A genomic biomarker for the rapid identification of the rob(1;29) translocation in beef cattle breeds

Robertsonian translocations, specifically rob(1;29) translocation, have reportedly been the most prevalent chromosomal abnormalities in cattle, affecting various breeds and leading to a decrease in fertility and reproductive value. Currently, the identification of rob(1;29) carriers relies on cytogenetic analysis that has limitations in terms of accessibility, cost, and sample requirements. To address these limitations, a novel genomic biomarker was developed in this study for the rapid and precise identification of rob(1;29) carriers. Using q-PCR, a specific copy number variation associated with translocation was targeted, which effectively distinguished between wild-type, homozygous and heterozygous carriers. Crucially, the biomarker can be applied to DNA extracted from various biological matrices, such as semen, embryos, oocytes, milk, saliva, coat, and muscle, and it is compatible with fresh, refrigerated, or frozen samples. Furthermore, this approach offers significant reductions in cost compared to those associated with traditional cytogenetic analysis and provides results within a short turnaround time. The successful development of this genomic biomarker has considerable potential for widespread adoption in screening programs. It facilitates timely identification and management of rob(1;29) carriers while mitigating economic losses and preserving genetic integrity in bovine populations.

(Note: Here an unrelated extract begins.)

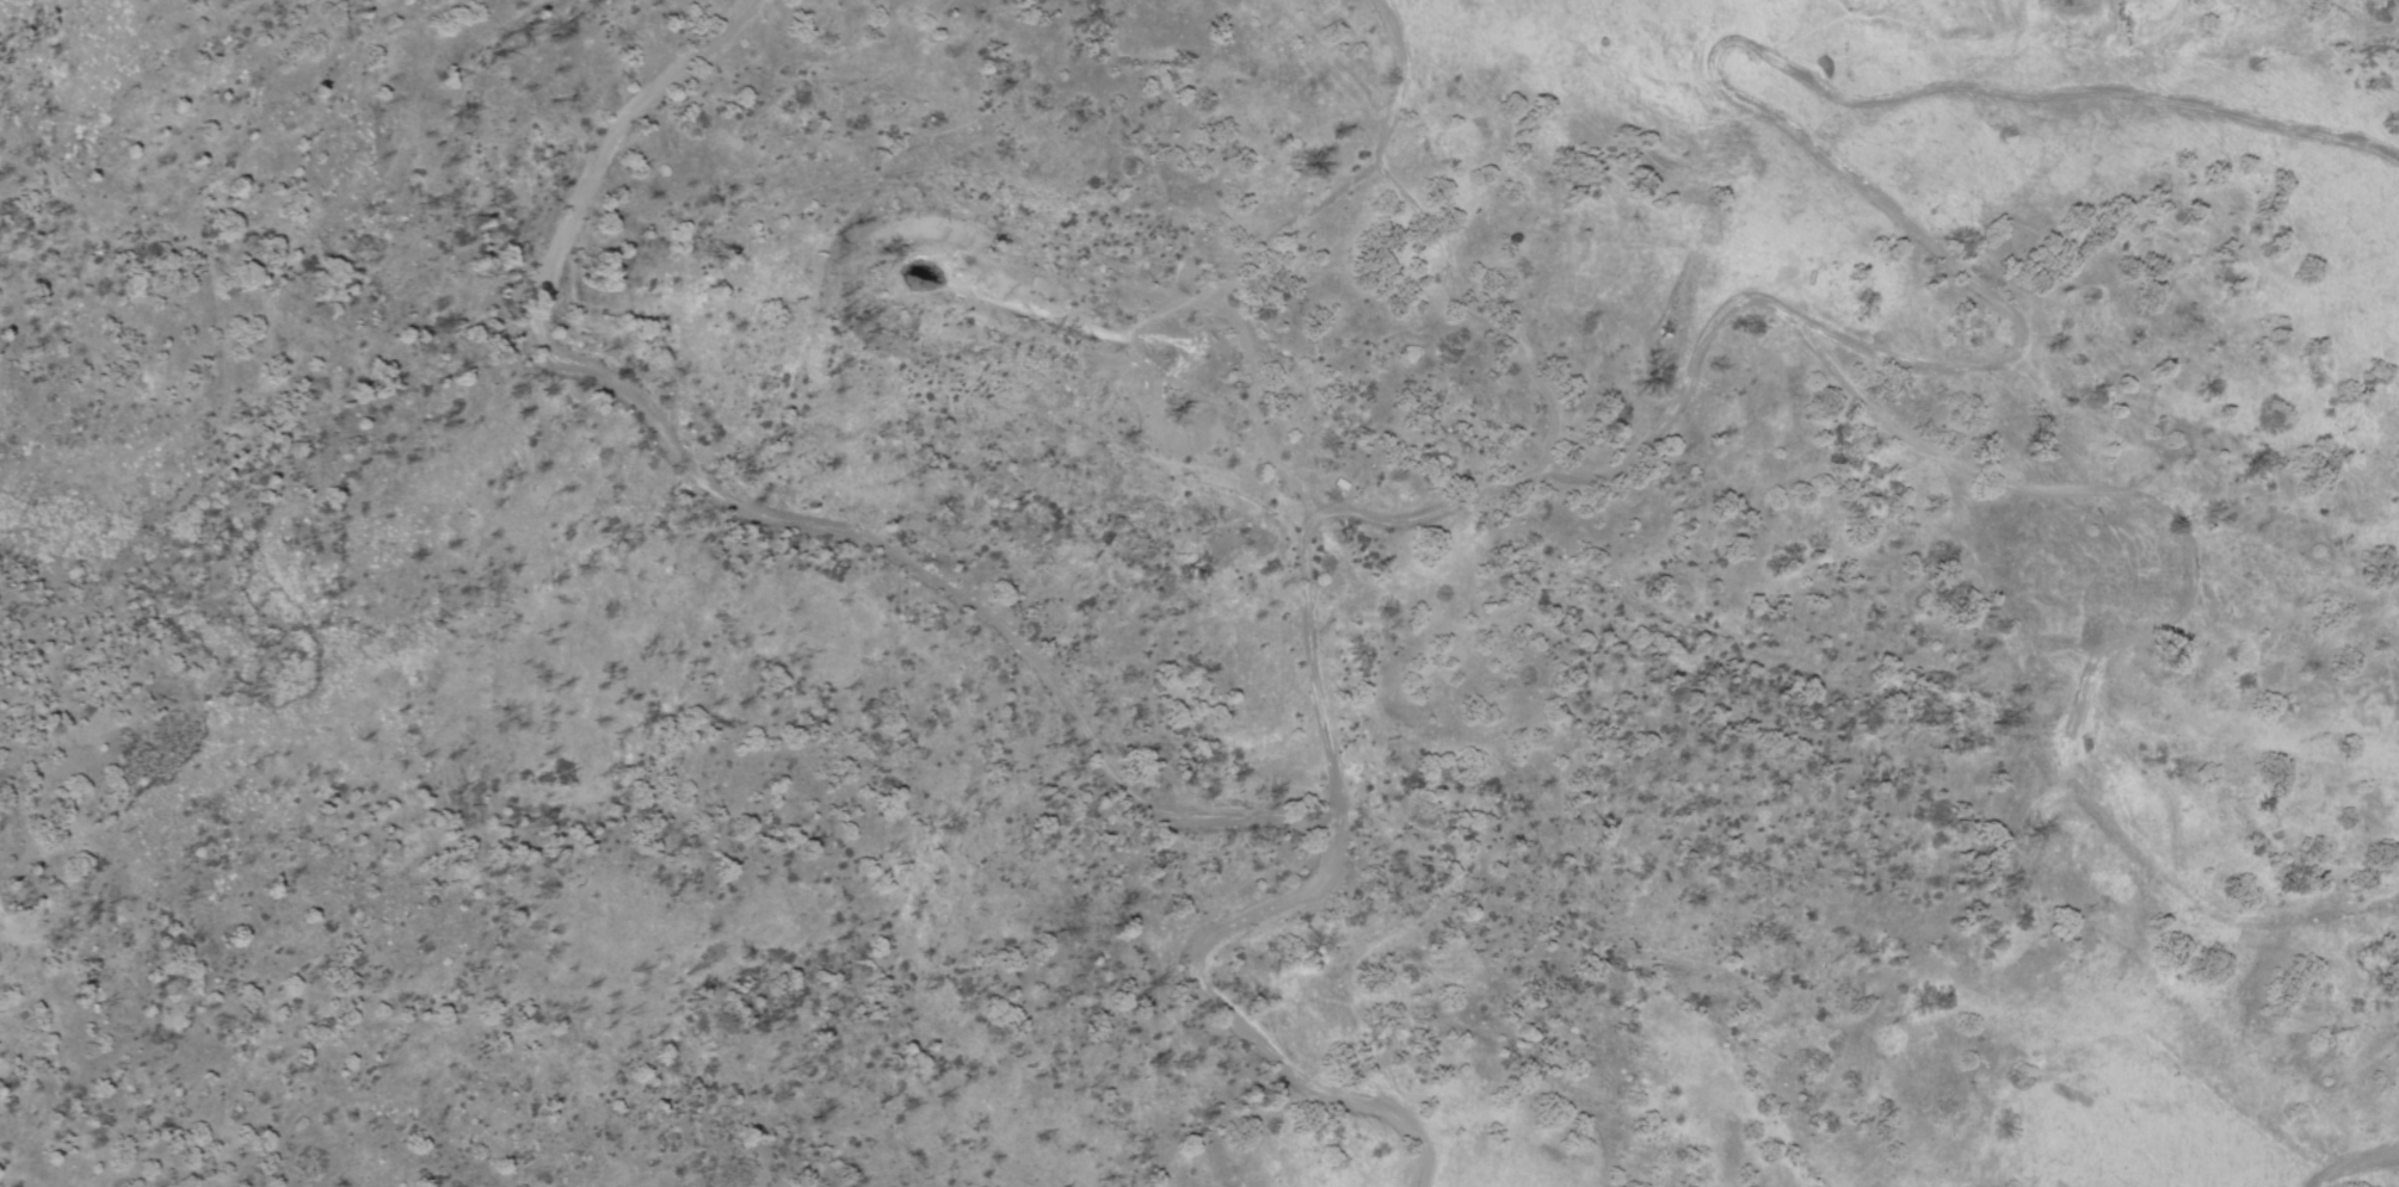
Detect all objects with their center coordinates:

Telomere Dynamics in Livestock

Telomeres are repeated sequences of nucleotides at the end of chromosomes. They deteriorate across mitotic divisions of a cell. In Homo sapiens this process of lifetime reduction has been shown to correspond with aspects of organismal aging and exposure to stress or other insults. The early impetus to characterize telomere dynamics in livestock related to the concern that aged donor DNA would result in earlier cell senescence and overall aging in cloned animals. Telomere length investigations in dairy cows included breed effects, estimates of additive genetic control (heritability 0.12 to 0.46), and effects of external stressors on telomere degradation across animal life. Evaluation of telomeres with respect to aging has also been conducted in pigs and horses, and there are fewer reports of telomere biology in beef cattle, sheep, and goats. There were minimal associations of telomere length with animal productivity measures. Most, but not all, work in livestock has documented an inverse relationship between peripheral blood cell telomere length and age; that is, a longer telomere length was associated with younger age. Because livestock longevity affects productivity and profitability, the role of tissue-specific telomere attrition in aging may present alternative improvement strategies for genetic improvement while also providing translational biomedical knowledge.

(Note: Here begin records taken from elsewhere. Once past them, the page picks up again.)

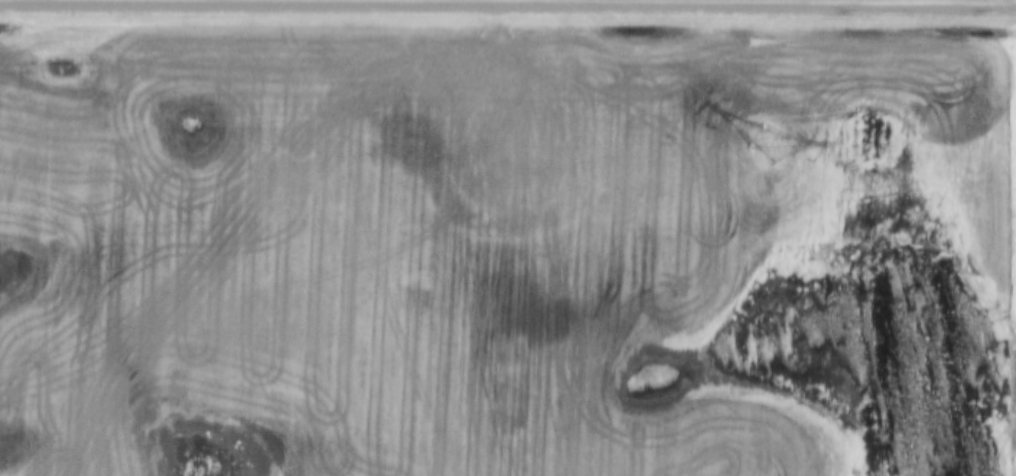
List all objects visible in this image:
road: (508, 8)
power tower: (771, 144)

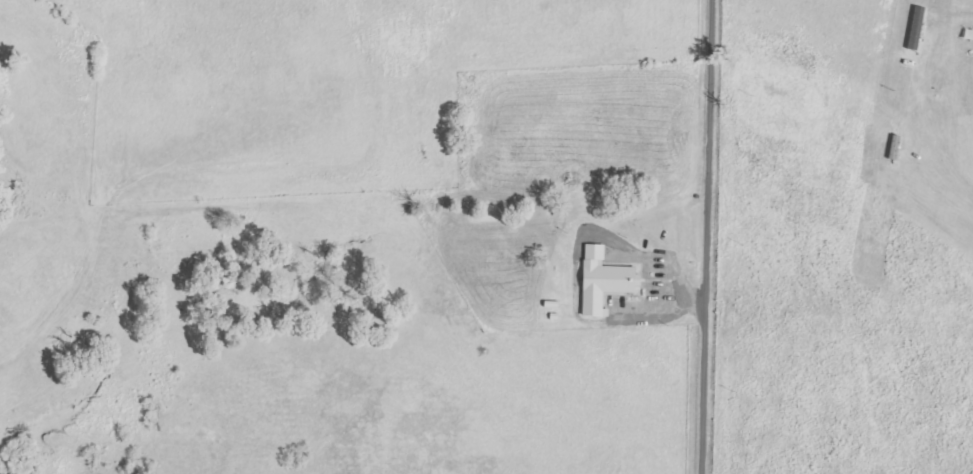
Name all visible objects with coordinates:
building: (917, 28)
road: (704, 237)
building: (605, 280)
road: (70, 303)

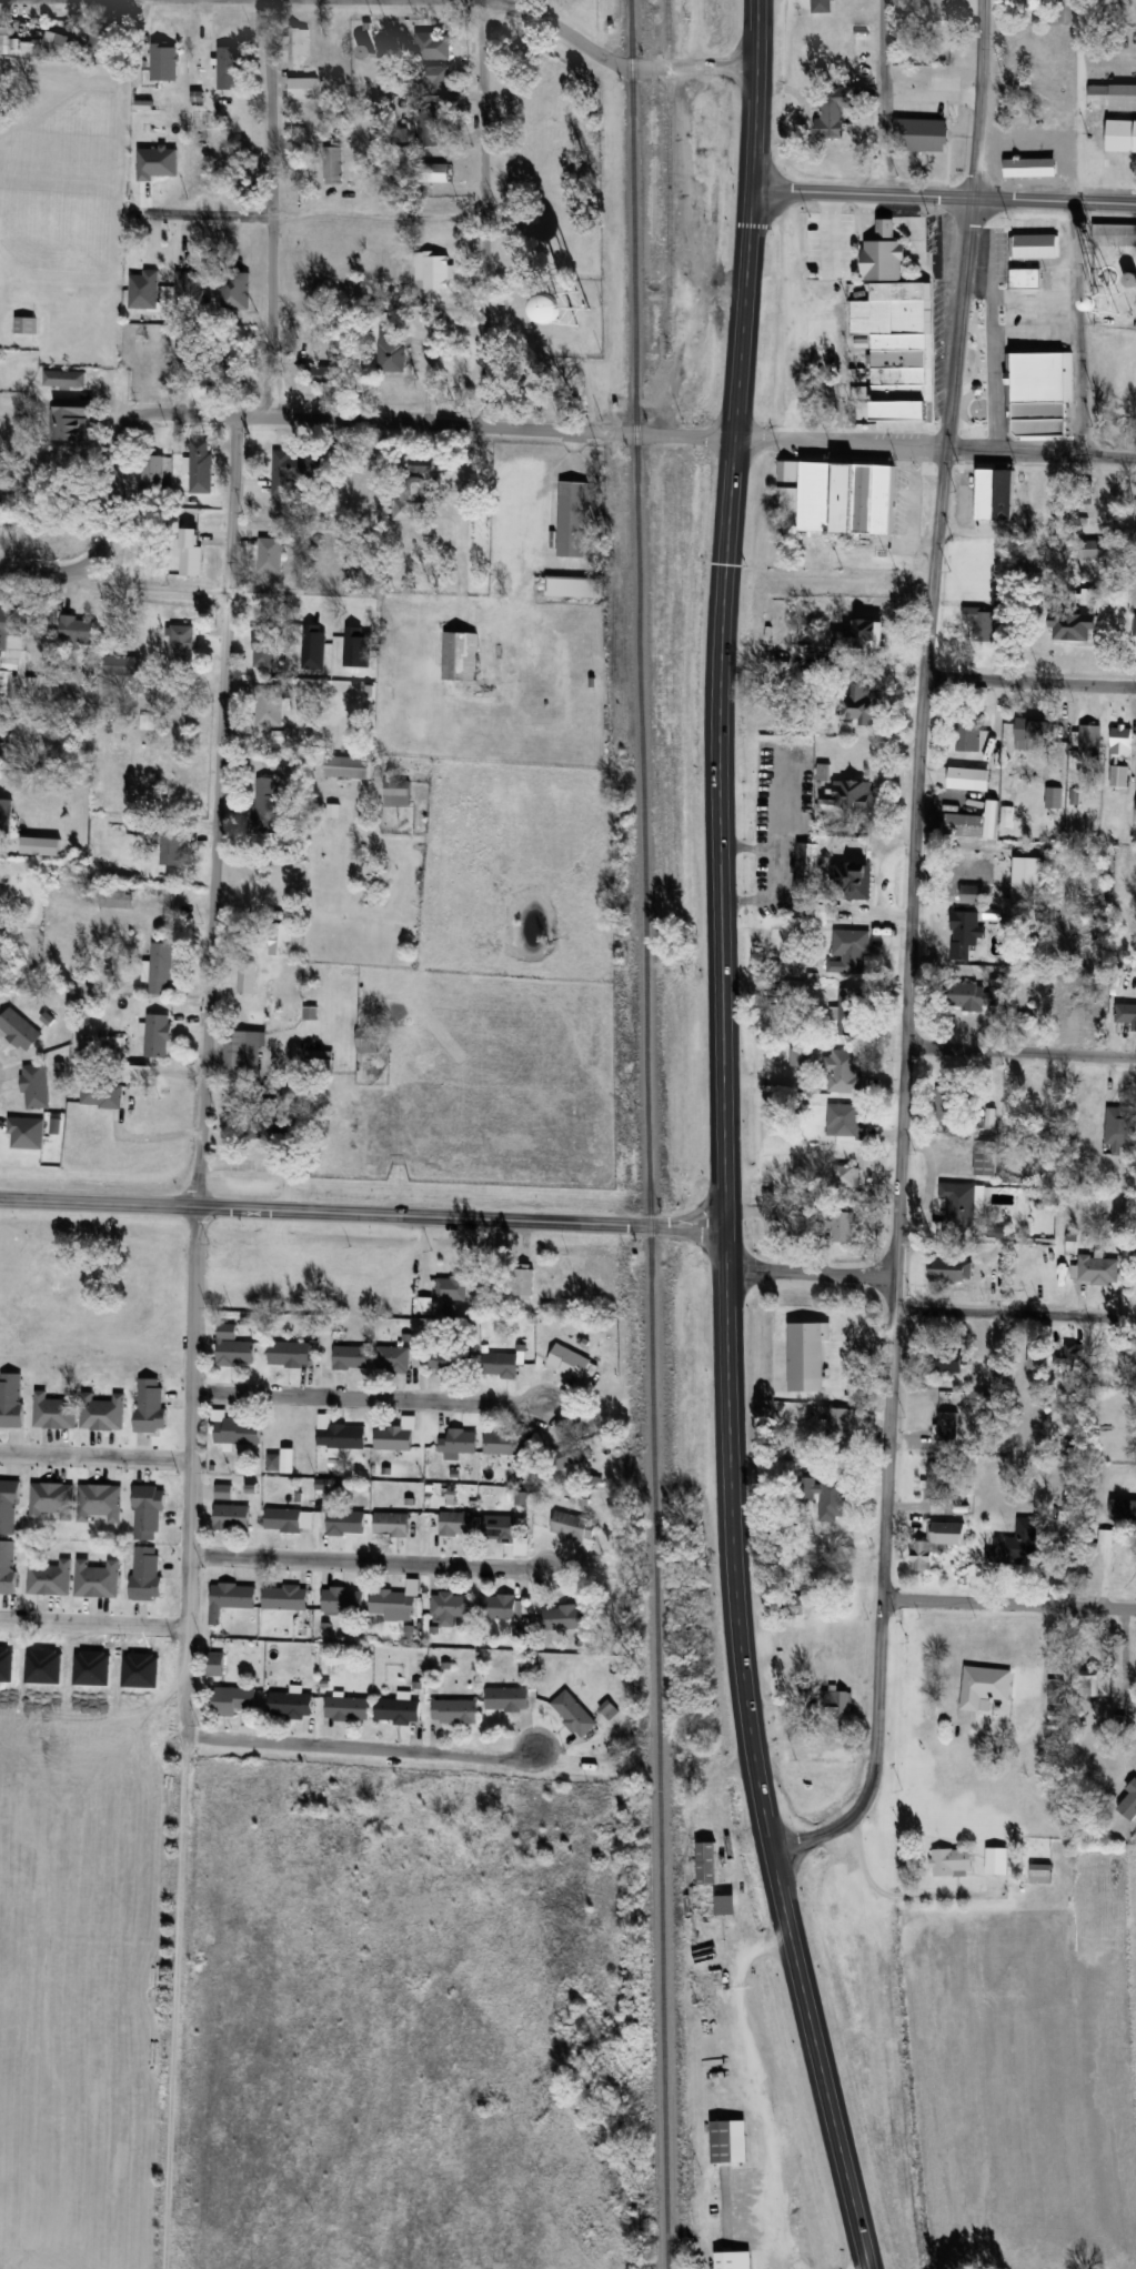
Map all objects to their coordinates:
building: (900, 1)
building: (941, 3)
building: (1035, 5)
building: (821, 6)
building: (1065, 11)
building: (205, 30)
building: (864, 36)
building: (106, 42)
building: (4, 44)
building: (61, 44)
building: (432, 45)
building: (297, 48)
building: (366, 52)
road: (616, 61)
building: (163, 62)
building: (228, 67)
building: (434, 78)
building: (302, 88)
road: (927, 93)
road: (875, 96)
road: (979, 98)
building: (1112, 98)
building: (834, 109)
building: (429, 127)
road: (1025, 134)
building: (923, 135)
building: (1121, 136)
building: (334, 160)
building: (1017, 167)
building: (438, 173)
road: (861, 191)
road: (689, 195)
road: (1053, 201)
road: (270, 209)
road: (315, 211)
road: (483, 213)
road: (1077, 227)
building: (1114, 234)
building: (1037, 246)
building: (885, 254)
building: (435, 272)
building: (1107, 276)
building: (1027, 287)
building: (235, 290)
road: (791, 316)
road: (959, 323)
building: (24, 325)
building: (688, 340)
building: (899, 349)
road: (985, 349)
building: (158, 351)
building: (390, 352)
building: (220, 372)
building: (324, 375)
building: (64, 378)
building: (1042, 394)
building: (69, 409)
road: (414, 424)
road: (1041, 452)
building: (201, 467)
building: (293, 471)
building: (152, 476)
building: (413, 491)
building: (996, 491)
building: (844, 495)
road: (462, 512)
building: (573, 517)
building: (1101, 548)
building: (191, 553)
building: (270, 555)
road: (556, 562)
building: (576, 585)
road: (150, 592)
road: (289, 597)
building: (984, 626)
building: (1078, 626)
building: (265, 627)
building: (76, 633)
building: (862, 635)
building: (183, 642)
building: (460, 655)
building: (15, 661)
building: (123, 665)
road: (1031, 679)
building: (267, 704)
building: (866, 704)
building: (146, 722)
building: (1038, 733)
building: (4, 737)
building: (969, 740)
building: (1122, 740)
building: (1090, 742)
building: (347, 766)
building: (1119, 775)
building: (969, 778)
building: (396, 792)
building: (851, 793)
building: (1053, 797)
building: (266, 804)
building: (1008, 806)
road: (216, 811)
building: (966, 824)
building: (173, 847)
road: (915, 863)
building: (805, 873)
building: (1027, 877)
building: (852, 880)
building: (973, 894)
road: (720, 930)
building: (964, 933)
building: (279, 938)
building: (849, 951)
building: (161, 966)
building: (246, 978)
building: (975, 995)
building: (1079, 1006)
building: (850, 1010)
building: (310, 1012)
building: (1125, 1012)
building: (19, 1029)
building: (157, 1035)
building: (366, 1038)
building: (244, 1047)
road: (1020, 1053)
building: (798, 1057)
building: (319, 1060)
building: (843, 1071)
building: (35, 1086)
building: (250, 1090)
building: (101, 1093)
building: (955, 1101)
building: (1035, 1103)
building: (845, 1121)
building: (273, 1127)
building: (1119, 1127)
railway: (648, 1134)
building: (986, 1160)
building: (846, 1176)
building: (964, 1203)
road: (368, 1214)
building: (843, 1226)
building: (948, 1267)
building: (1098, 1269)
road: (808, 1273)
building: (524, 1285)
building: (451, 1287)
road: (1014, 1313)
building: (234, 1347)
building: (1129, 1350)
building: (289, 1353)
building: (1036, 1354)
building: (1069, 1354)
building: (351, 1357)
building: (393, 1358)
building: (947, 1359)
building: (451, 1361)
building: (569, 1361)
building: (500, 1366)
road: (368, 1397)
building: (980, 1399)
building: (11, 1400)
building: (151, 1406)
building: (55, 1410)
building: (102, 1412)
building: (838, 1421)
building: (238, 1431)
building: (948, 1431)
building: (339, 1434)
building: (396, 1436)
building: (459, 1443)
building: (502, 1443)
building: (568, 1454)
road: (95, 1456)
building: (281, 1461)
road: (190, 1471)
building: (938, 1480)
building: (831, 1499)
building: (52, 1501)
building: (99, 1503)
building: (9, 1507)
building: (149, 1512)
building: (1119, 1515)
building: (232, 1516)
building: (288, 1519)
building: (347, 1522)
building: (391, 1523)
building: (457, 1523)
building: (573, 1526)
building: (500, 1528)
building: (936, 1543)
building: (1018, 1544)
road: (367, 1560)
building: (7, 1567)
building: (147, 1572)
building: (48, 1577)
building: (96, 1578)
road: (881, 1594)
building: (286, 1596)
building: (230, 1598)
building: (343, 1600)
building: (396, 1602)
road: (1008, 1603)
building: (498, 1606)
building: (450, 1607)
building: (564, 1617)
road: (93, 1623)
road: (1124, 1662)
building: (215, 1663)
building: (1105, 1683)
building: (984, 1687)
building: (1058, 1691)
building: (235, 1698)
building: (508, 1699)
building: (836, 1702)
building: (291, 1704)
building: (348, 1708)
road: (1040, 1709)
building: (398, 1711)
building: (455, 1711)
building: (573, 1713)
road: (360, 1749)
building: (1129, 1802)
building: (996, 1860)
building: (952, 1861)
building: (707, 1863)
building: (1041, 1873)
road: (880, 1886)
building: (722, 1905)
road: (175, 2002)
road: (820, 2064)
road: (751, 2084)
building: (729, 2142)
building: (734, 2260)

Characterization of Robertsonian and Reciprocal Translocations in Cattle through NGS

This study presents a novel approach that combines next-generation sequencing (NGS) and cytogenetic technologies for identifying chromosomes involved in chromosomal anomalies. This research focuses on a chromosome anomaly discovered in male Alpine Grey cattle, as well as two previously reported cases of reciprocal translocations (rcps), namely rcp(9;11) and rcp(4;7). Abnormal chromosomes from Alpine Grey cattle were microdissected from conventional preparations, and the amplified products were sequenced using NGS. The sequencing reads were then mapped to the reference genome, and the leverage effect was calculated to identify abnormal reads/Mb values. The result revealed the presence of rob(26;29), which was further confirmed through traditional cytogenetic analyses such as Giemsa staining, CBA-banding, RBA-banding, and FISH techniques. Furthermore, the feasibility of this approach on preserved metaphases was demonstrated through analysis of old slides from previously characterized cases. The study highlights the challenges involved in identifying and characterizing chromosomal aberrations in bovine species and offers a potential solution for analyzing historical anomalies when fresh blood material is unavailable. The combination of NGS and cytogenetic techniques provides a cost-effective and reliable approach for characterizing chromosomal anomalies in various species, including those identified before the availability of modern banding technologies and FISH mapping using specific molecular markers.